In the bitterly partisan climate of contemporary America, Stockman is
refreshingly non-partisan as he slams with equal virulence politicians of both
major parties. He despises Richard Nixon for destroying sound money with his
1971 decision. He holds George W. Bush in even lower regard for accelerating
the fiscal doomsday clock by embracing big government, costly military
entanglements and lower taxes for rich people all at the same time. Democrats
Jimmy Carter and Bill Clinton actually get off with a lighter touch, since
Stockman credits them with at least a modicum of respect for fiscal prudence.

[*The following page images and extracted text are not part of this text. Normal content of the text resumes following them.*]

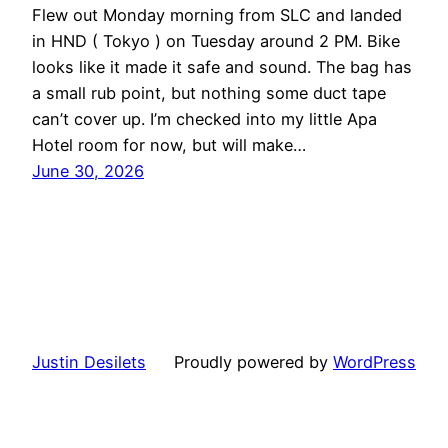
Flew out Monday morning from SLC and landed
in HND ( Tokyo ) on Tuesday around 2 PM. Bike
looks like it made it safe and sound. The bag has
a small rub point, but nothing some duct tape
can’t cover up. I’m checked into my little Apa
Hotel room for now, but will make…
June 30, 2026
Justin Desilets
Proudly powered by
WordPress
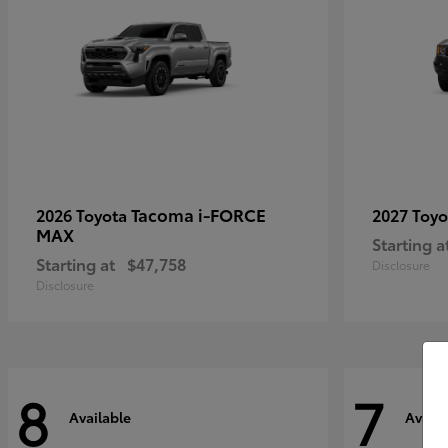
Tacoma i-FORCE
2026 Toyota
2027 Toy
MAX
Starting a
Starting at
$47,758
Disclosure
Disclosure
8
7
Available
Availa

Barak Obama, however, is another story altogether, as he has doubled down with
the hated Keynesian poison since the day he came into office.
There are, in my
judgment, stylistic problems with Stockman's writing. He's shrill and grossly
repetitive, and he probably could have covered the ground nicely in this book
in half of its 712 pages. He writes in the
rolling cadences of an angry prophet, and he at times allows passion to outrun
his logic. This book is full of facts and figures, but apparently not wanting
footnotes to slow him down, Stockman provides not a single one.
Still, I've
learned to trust him, and I find most of his case compelling, despite his
exaggerations, his unwillingness to see much good or wisdom in anyone, or his
inability to offer practical solutions to the problem he describes. His last
chapter is entitled "Sundown In America", which strikes me as far too
peaceful a metaphor for the explosive picture he paints in this book.